A Well-Prepared Generation
As national RCCP director, Lantieri sees success stories around the country. "I know we're equipping (students) to deal with all of what they're going to have to deal with in the 21st century," she says. " We know enough from the research and also (from) what employers tell us that we need the people skills and the team-building skills and the communication skills and the managing emotions skills as much as we need all of those other, more intellectual capacities.
"We are talking about a whole new vision of education that says that educating the heart is as important as educating the mind."





Response to Ree GeFellers
Submitted by Diane Demee-Benoit on October 18, 2007 - 19:32.
Staff comment:
Hi, Ree,
Information about any of the lessons mentioned in this article or in the video segment should be available through the Resolving Conflict Creatively Program. You'll find a link to their Web site in the article.
Program
Submitted by Ree GeFellers (not verified) on October 18, 2007 - 18:15.
I am a 6th grade teacher with a gender driven classroom. Having all boys I had the opportunity to create a gentleman's club. I have been working with the boys on conflict resolution skills and really enjoyed your video about the broken heart. I was wanting to know if I could obtain a copy of the story the teacher told the students as she ripped pieces of the heart. I would like to illustrate this with my students. Thanks.
Laughable
Submitted by Anonymous (not verified) on June 14, 2007 - 16:07.
Obviously intense efforts to tell students to be peaceful will have some benefits. However, I find that Linda Lantieri's statement, "We We are really not teaching values we are teaching skills.” as a fine example of a boneless program that is based on behaviorism. Without values or ethics long term behavior is not accountable to anything within the person. How can there be any moral development without values?
SFP
Submitted by Anonymous (not verified) on July 21, 2007 - 15:17.

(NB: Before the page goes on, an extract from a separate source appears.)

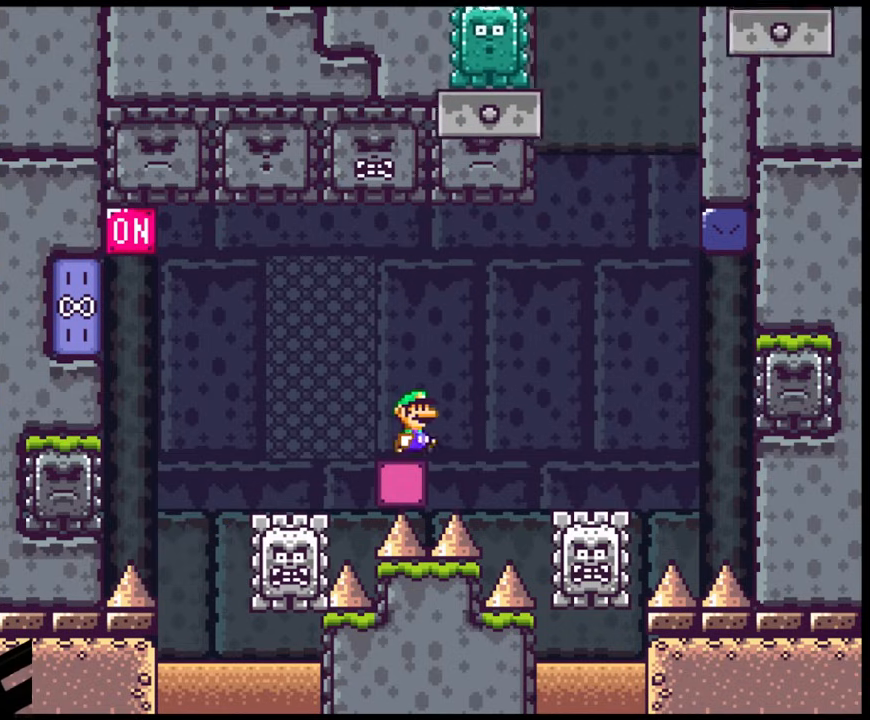
{"buttons": ["X"], "events": []}
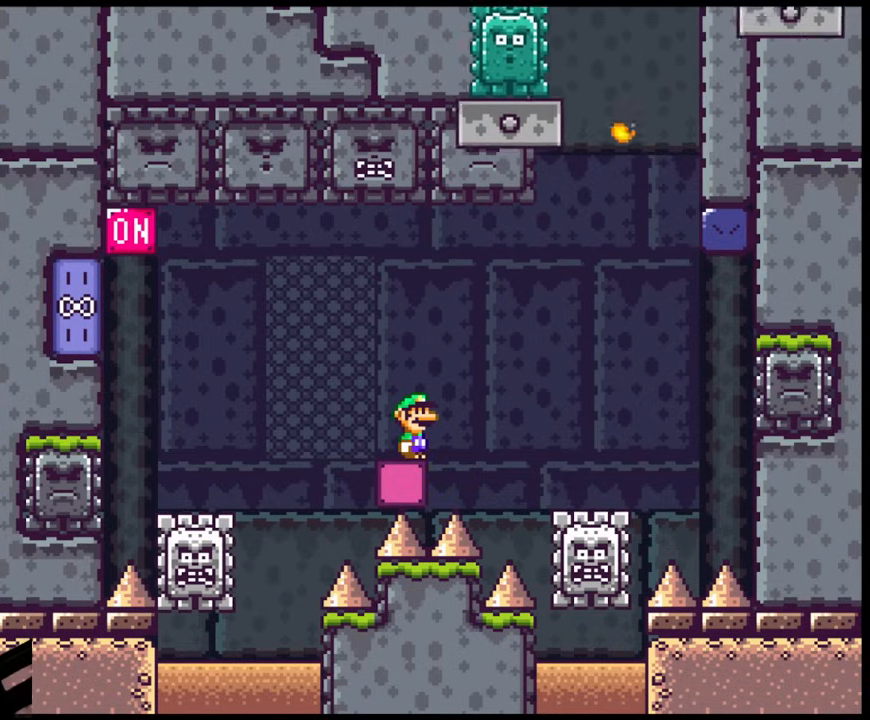
{"buttons": ["A", "X", "DPAD_UP", "DPAD_LEFT"], "events": [[417, "DPAD_LEFT", "down"], [433, "A", "down"], [450, "DPAD_UP", "down"]]}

If you think the program is laughable, it will be - in your room. (SFP = self fulfilling prophecy) Obviously there is a lot more to this program than a 6 minute clip. I don't think they meant they were not teaching ethics. More important is being a good example of the techniques being taught. I don't think you reflected those in the tone of your reply. Also important is putting tools in the hands of students who may never have seen such things as patience, thoughtfulness, and respect.